Valuations do count Price to sales GNRC 2.02 and RAD .09 Turn around story RAD $ 2.45 after 5 yrs of not making money and the stock price being crushed to $ .93 in Dec 2012 But now profitable Back up with 2 quarters of profits and guiding higher. Most professional money managers Predict RAD $ 2.45 to triple in 2013 with a price target of 2013 Dec $ 3.20 and 2014 Dec $ 7.40 and 2015 Dec $11. This can all be confirmed with Point and figure Chart price target. Plus institutional money flow. In addition many upgrades and increased analyst coverage. once RAD passes $ 5 margin requirements open up and off to Fair value. Currently RAD sits 1/10 fair value to peers. WAG CVS dltr fdo five all north of $40 per share. Point and Figure chart confirms
Price target $ 5.75. RAD daily volume normally in the top 20 leaders
For the last four years RAD's revenue has been a random number between $6.1 and $7.2B. I wouldn't call the comeback just yet. If they can keep revenue in that same random number range, and improve net margins to something like DLTR (7%), CVS, FDO, DG, WAG (all less than about 6%), then they'll have something to brag about. They'll also be making nearly $2 per share 12 months from now. But that would mean increasing NPM from the TTM of 0.4% by more than an order of magnitude.

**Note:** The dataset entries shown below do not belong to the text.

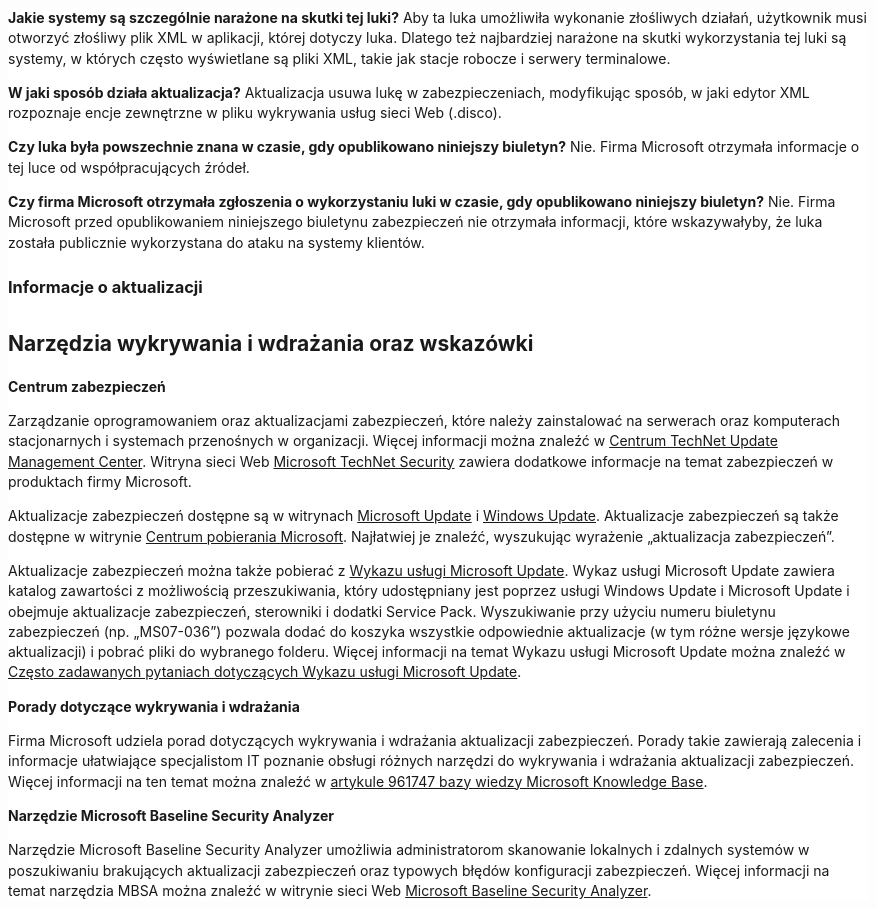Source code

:**Jakie systemy są szczególnie narażone na skutki tej luki?**
Aby ta luka umożliwiła wykonanie złośliwych działań, użytkownik musi otworzyć złośliwy plik XML w aplikacji, której dotyczy luka. Dlatego też najbardziej narażone na skutki wykorzystania tej luki są systemy, w których często wyświetlane są pliki XML, takie jak stacje robocze i serwery terminalowe.

**W jaki sposób działa aktualizacja?**
Aktualizacja usuwa lukę w zabezpieczeniach, modyfikując sposób, w jaki edytor XML rozpoznaje encje zewnętrzne w pliku wykrywania usług sieci Web (.disco).

**Czy luka była powszechnie znana w czasie, gdy opublikowano niniejszy biuletyn?**
Nie. Firma Microsoft otrzymała informacje o tej luce od współpracujących źródeł.

**Czy firma Microsoft otrzymała zgłoszenia o wykorzystaniu luki w czasie, gdy opublikowano niniejszy biuletyn?**
Nie. Firma Microsoft przed opublikowaniem niniejszego biuletynu zabezpieczeń nie otrzymała informacji, które wskazywałyby, że luka została publicznie wykorzystana do ataku na systemy klientów.

### Informacje o aktualizacji

Narzędzia wykrywania i wdrażania oraz wskazówki
-----------------------------------------------

<span></span>
**Centrum zabezpieczeń**

Zarządzanie oprogramowaniem oraz aktualizacjami zabezpieczeń, które należy zainstalować na serwerach oraz komputerach stacjonarnych i systemach przenośnych w organizacji. Więcej informacji można znaleźć w [Centrum TechNet Update Management Center](http://go.microsoft.com/fwlink/?linkid=69903). Witryna sieci Web [Microsoft TechNet Security](http://go.microsoft.com/fwlink/?linkid=21132) zawiera dodatkowe informacje na temat zabezpieczeń w produktach firmy Microsoft.

Aktualizacje zabezpieczeń dostępne są w witrynach [Microsoft Update](http://go.microsoft.com/fwlink/?linkid=40747) i [Windows Update](http://go.microsoft.com/fwlink/?linkid=21130). Aktualizacje zabezpieczeń są także dostępne w witrynie [Centrum pobierania Microsoft](http://go.microsoft.com/fwlink/?linkid=21129). Najłatwiej je znaleźć, wyszukując wyrażenie „aktualizacja zabezpieczeń”.

Aktualizacje zabezpieczeń można także pobierać z [Wykazu usługi Microsoft Update](http://go.microsoft.com/fwlink/?linkid=96155). Wykaz usługi Microsoft Update zawiera katalog zawartości z możliwością przeszukiwania, który udostępniany jest poprzez usługi Windows Update i Microsoft Update i obejmuje aktualizacje zabezpieczeń, sterowniki i dodatki Service Pack. Wyszukiwanie przy użyciu numeru biuletynu zabezpieczeń (np. „MS07-036”) pozwala dodać do koszyka wszystkie odpowiednie aktualizacje (w tym różne wersje językowe aktualizacji) i pobrać pliki do wybranego folderu. Więcej informacji na temat Wykazu usługi Microsoft Update można znaleźć w [Często zadawanych pytaniach dotyczących Wykazu usługi Microsoft Update](http://go.microsoft.com/fwlink/?linkid=97900).

**Porady dotyczące wykrywania i wdrażania**

Firma Microsoft udziela porad dotyczących wykrywania i wdrażania aktualizacji zabezpieczeń. Porady takie zawierają zalecenia i informacje ułatwiające specjalistom IT poznanie obsługi różnych narzędzi do wykrywania i wdrażania aktualizacji zabezpieczeń. Więcej informacji na ten temat można znaleźć w [artykule 961747 bazy wiedzy Microsoft Knowledge Base](http://support.microsoft.com/kb/961747).

**Narzędzie Microsoft Baseline Security Analyzer**

Narzędzie Microsoft Baseline Security Analyzer umożliwia administratorom skanowanie lokalnych i zdalnych systemów w poszukiwaniu brakujących aktualizacji zabezpieczeń oraz typowych błędów konfiguracji zabezpieczeń. Więcej informacji na temat narzędzia MBSA można znaleźć w witrynie sieci Web [Microsoft Baseline Security Analyzer](http://www.microsoft.com/technet/security/tools/mbsahome.mspx).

My seasonal forecast for RAD suggests a fair price of $3.15, a predicted return of less than 1%. However, revenues remain unstable, I wouldn't stand behind that one. The R^2 on the best of six regressions is 0.013 (98.7% of scatter is unaccounted for)
You mentioned Dollar Tree, which fits a seasonally adjusted regression model with R^2 = 0.987 (1.3% of the scatter is unaccounted for.) That means I can predict next quarter's revenue to within a few percent. In the last three years, my largest error was 6%, and they beat my estimate.
Now on to Generac - Revenue growing, fairly predictably, at 30% over the last four years. Net Margins in the 8-12% range over the last four quarters. Current fair price estimate is $115, a predicted return of more than 100%.
I only actually buy stocks with revenues that fit my regression with an R^2 of more than 90%, and then only when they're selling for less than 50% of what the forecast estimates they are worth. So I don't actually have any GNRC, though I'm watching closely.
My current buy list includes:
AAPL, CSCO, DDD, EZPW, SAVE
BIDU, DLTR, JAZZ, MDCO
All I can say about RAD is I've had my core holding since 2009, and my cost is .37, so I am a happy camper. Hoping for 5.00 - 7.00 over next 2 years. Management change last year has driven return to profitability. I like your approach of finding underpriced growth stories.
photocat, charts are fiction? only if you don't understand them. they are based on quantified data and are a great tool. that is why they are so prevalent. your comment is moronic. i think i know who you are. you have changed your identity but not your style. sad.